ADR in Northern Ireland: When Courts Encourage it and How Litigators Should Respond
Introduction and Executive Summary
Northern Ireland courts have express powers to encourage, facilitate and give effect to mediation and other ADR processes. High Court and County Court rules allow the court to invite parties to ADR, adjourn proceedings to enable it, and enforce mediation settlements—including in cross‑border disputes under the Mediation Directive. The practical message is clear: propose ADR at the right time, resource it properly, and protect privilege—while maintaining procedural momentum.
The High Court Framework
Order 1 of the Rules of the Court of Judicature (Northern Ireland) 1980 contains a dedicated mediation/ADR Part. The Court may, of its own motion or on application, adjourn for ADR, invite parties to an information session on mediation, and extend time for compliance with rules or orders to make ADR effective. These powers sit alongside specific provisions implementing the Mediation Directive for cross‑border disputes, including making mediation settlements enforceable by originating summons and setting controls on disclosure of mediation evidence.
The County Court Framework
County Court Rules mirror the High Court approach. Judges can invite or, with consent, refer cases to an ADR process, adjourn for ADR, and extend deadlines to support it. There is also a detailed code for mediation settlement enforcement orders and strict safeguards for any disclosure of mediation evidence, reflecting Directive 2008/52/EC. Plan ADR timetables with the 56‑day cut‑off for applications in mind.
Timing ADR: When is the “Sweet Spot”?
Early neutral evaluation or mediation can be effective after pleadings crystallise but before heavy disclosure. In expert‑heavy cases, target ADR after exchange of scoping reports or a joint issues list so each side can price risk credibly.
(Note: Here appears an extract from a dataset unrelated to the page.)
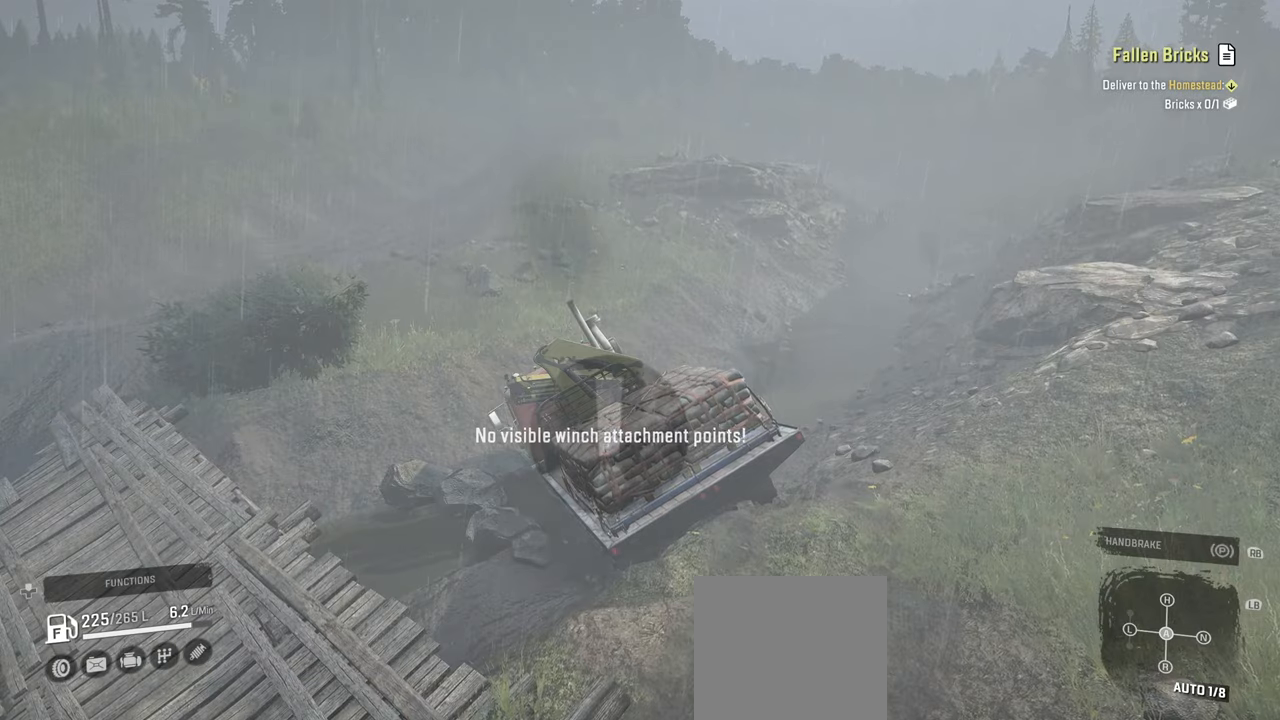
{"buttons": [], "left_stick": "center", "right_stick": "center", "events": []}
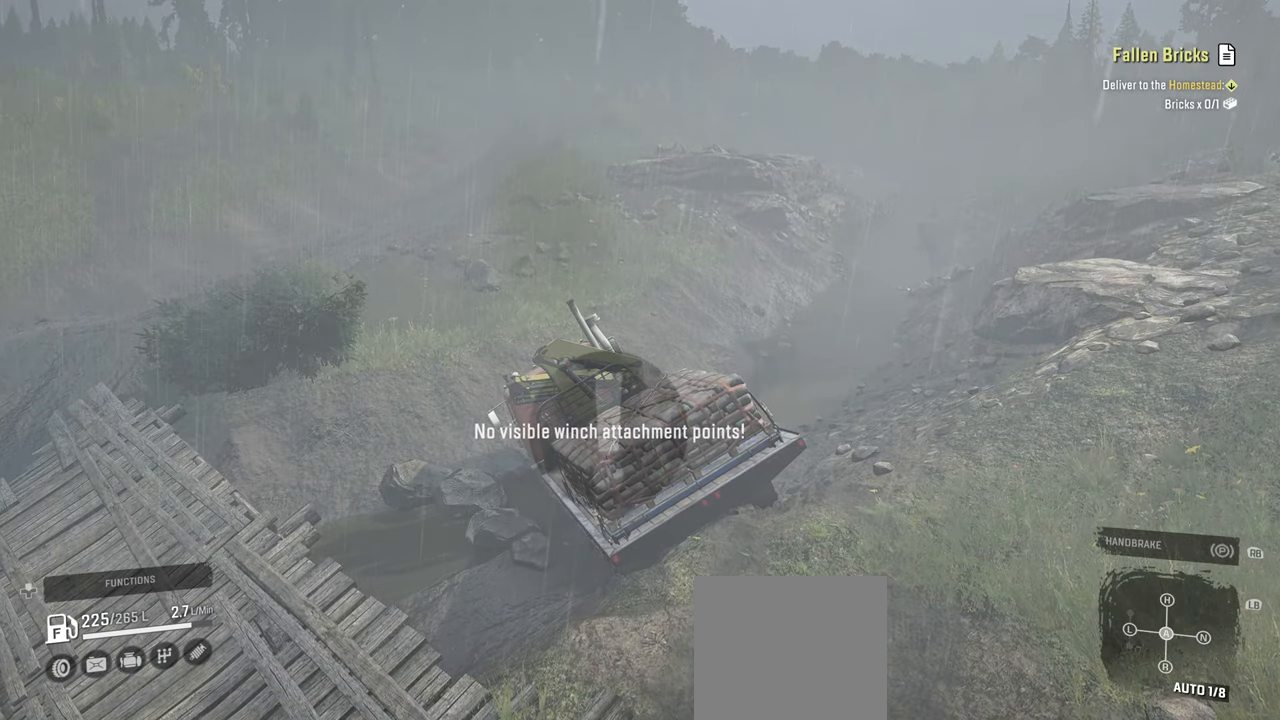
{"buttons": [], "left_stick": "center", "right_stick": "center", "events": []}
In Commercial List cases, propose an ADR window in the first directions order and pair it with a back‑stop CMC so the timetable stays on track if ADR does not settle the case. The court can and will flex deadlines to facilitate genuine ADR, but expects discipline thereafter.
Privilege, Confidentiality and Enforceability
Mediation confidentiality is protected; disclosure of mediation evidence requires either all‑party consent, overriding public policy, or necessity to implement/enforce the settlement agreement. For enforcement, ensure the settlement is in a form the court can make an order upon; use the originating summons route in the High Court (or the County Court mechanism) where cross‑border elements engage the Directive.
Costs and Conduct
While NI rules do not replicate every English costs sanction principle, the court’s case‑management powers and the overriding objective allow it to mark unreasonable refusal of ADR through directions and costs. To protect position:
Make a reasoned ADR proposal (modalities, neutral, venue, timing, papers).
Keep a without‑prejudice save‑as‑to‑costs trail on offers and attendance.
If ADR is declined, give cogent reasons (e.g., urgent injunctive relief, dispositive legal point) and revisit post‑key milestones.
Practical Checklist for Litigators
Build ADR into the directions proposed at first CMC (or early review), with a defined window and post‑ADR case event.
Agree a mediation brief protocol: page‑limits, key documents only, and a neutral joint chronology to reduce duplication.
Address multi‑party complexity: use tiered sessions or parallel caucuses; align settlement authority and insurer attendance.
Provide for consent order mechanics in principle to expedite enforcement if settlement is reached.
Conclusion
Northern Ireland’s ADR regime is firmly embedded in court rules for both tiers. Use it proactively and procedurally: propose it early, structure it well, and preserve privilege—while keeping the litigation on a trajectory the court will respect.